It appears that they are using the wheat straw more to feed the cattle. I don't have a clue on how that is going to work.

Another amazing thing is that demand for exports of our grains is down
The reason....More and more countries don't want the GMO grains we have so they don't buy them. This is actually bad for our economy as grain exports have been a major player in exports, bringing the ratio of money leaving this country back into the country. Bad for Economics but keeps our price down. Other governments care about the health of their people so they are not buying our poisons


They had a pretty good year on the soybeans down in South America and also a lot of their grains. This will be good news for their economy down there if their not using GMO seed. If they are, they can send their soybeans here where we can make them into stuff that poisons our people.
Some of the stuff made out of Soy, if prepared speedily, is bad for a lot of Europeans. The Asians have been using this for many generations and can tollerate it better. Properly aged and brewed soy sauce is alright but using concentrated soy protein without proper alchemy as an attractant (glutamate) is not good if done excessively. It can cause a destruction of the glutamate sensors of the nervous system which causes loss of ability to store long term memories I guess. Sorry for getting off topic.
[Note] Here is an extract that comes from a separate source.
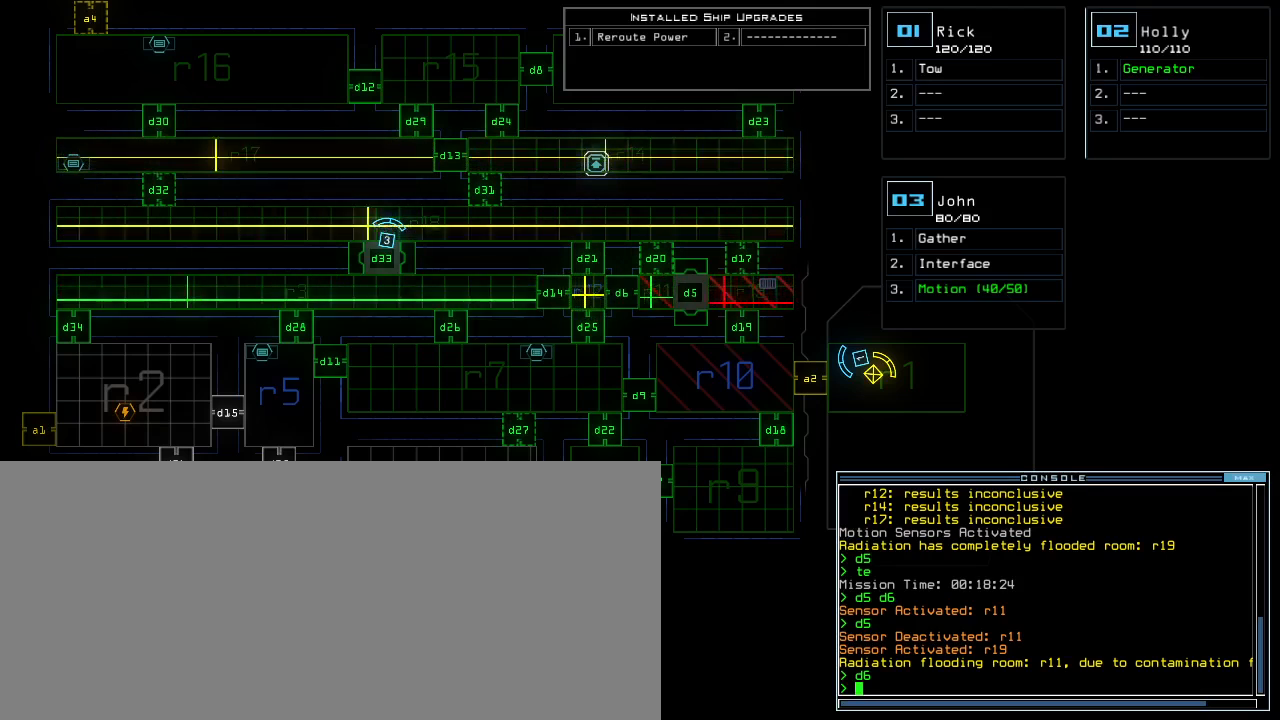
{"keys": [], "events": []}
I guess we will not know exactly what is going to happen in the future. Our government is trying to reassure farmers that things are going right and has extended payments in it's crop insurance program to keep farmers from getting frustrated. So big corporate farmers can profit by this insurance and the small farmer gets enough to cover expenses and has to go to work for someone to survive.
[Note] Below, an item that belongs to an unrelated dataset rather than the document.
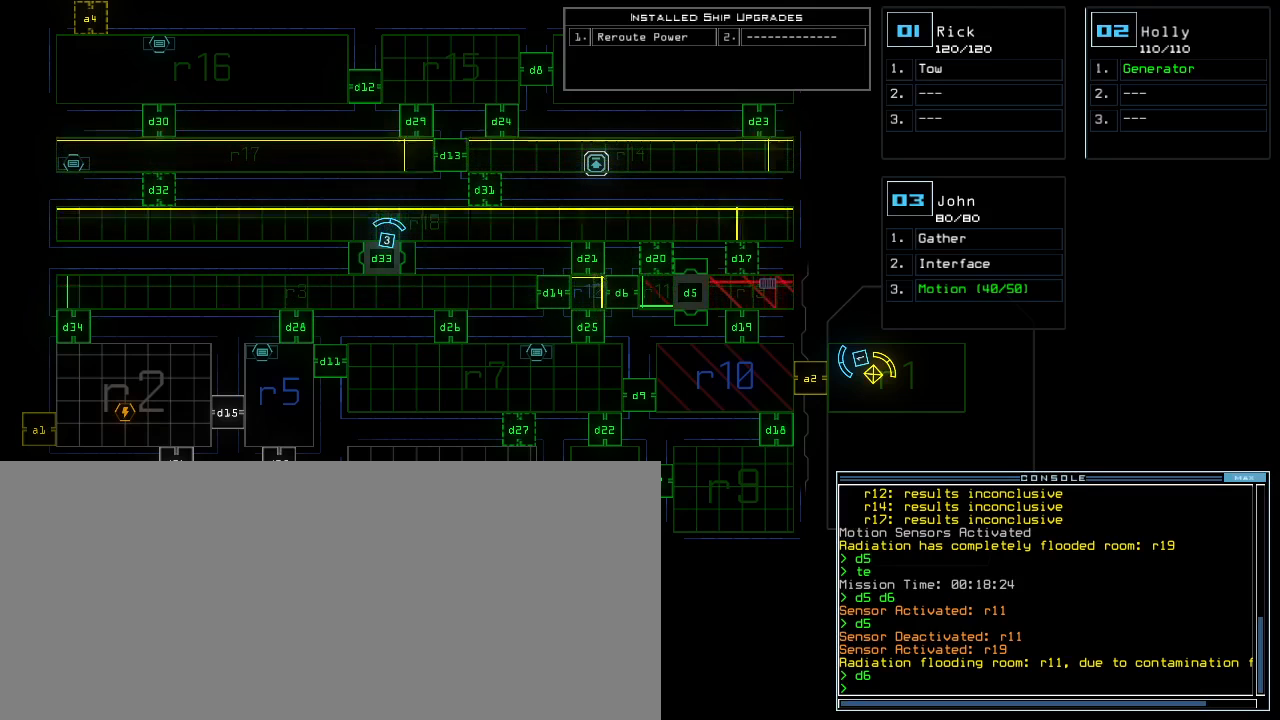
{"keys": [], "events": []}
So depending on which lie deception we listen to, the outcome looks different. Either way this news doesn't look very promising. I'm going to buy another can of Java for stock even though the short term prices are lower. I wonder if the government will be requiring companies to list their imported soy and wheat as imported? I'm sure that lot of our cooking oils are imported already and that does not seem to be something that has to be listed because the company producing it is American.
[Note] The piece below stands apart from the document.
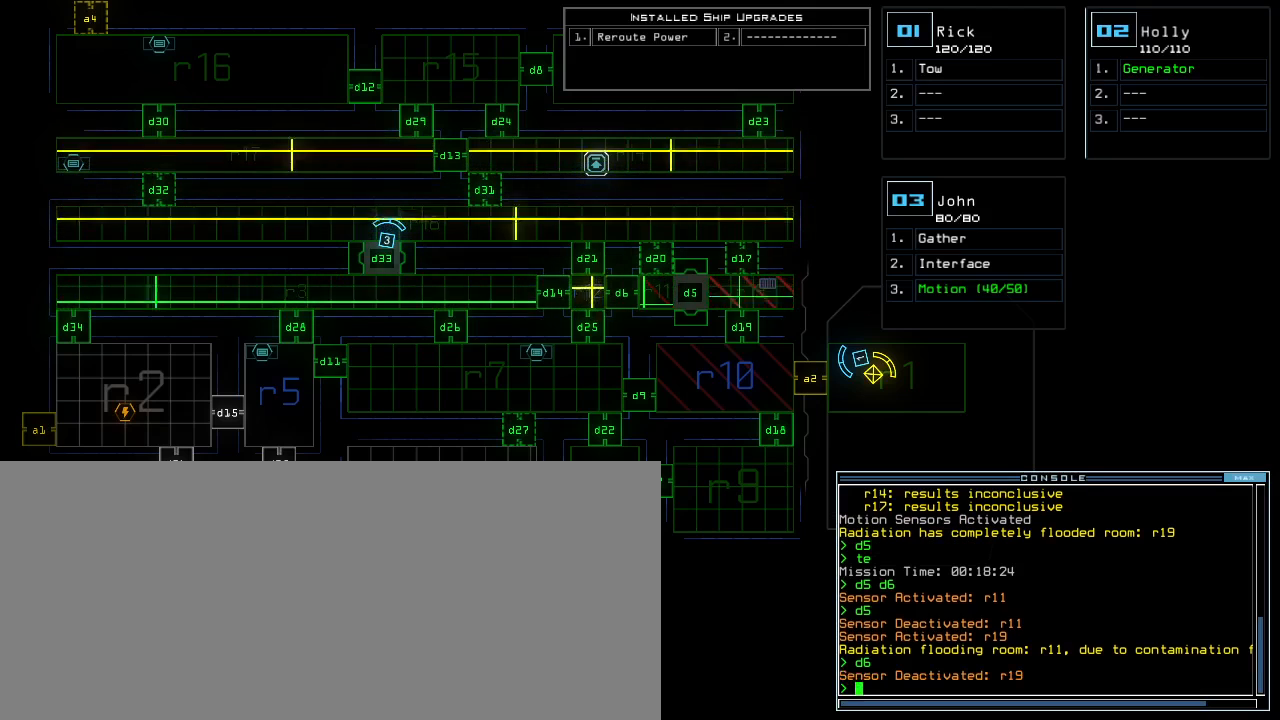
{"keys": [], "events": []}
I'd stock up a little on things if I were you guys. You can't really lose if you work the sales. The new information that is flying around in agriculture is really all over the place. So much deception fed to everyone. We need the farmers in this country, they are still the backbone. Small farmers growing real food are preferred. Why should we be supposed to eat food that has no history of it's effect on us. Well, I suppose other countries can learn from our mistakes so that is why they are banning these foods and watching how sick and screwed up our kids get.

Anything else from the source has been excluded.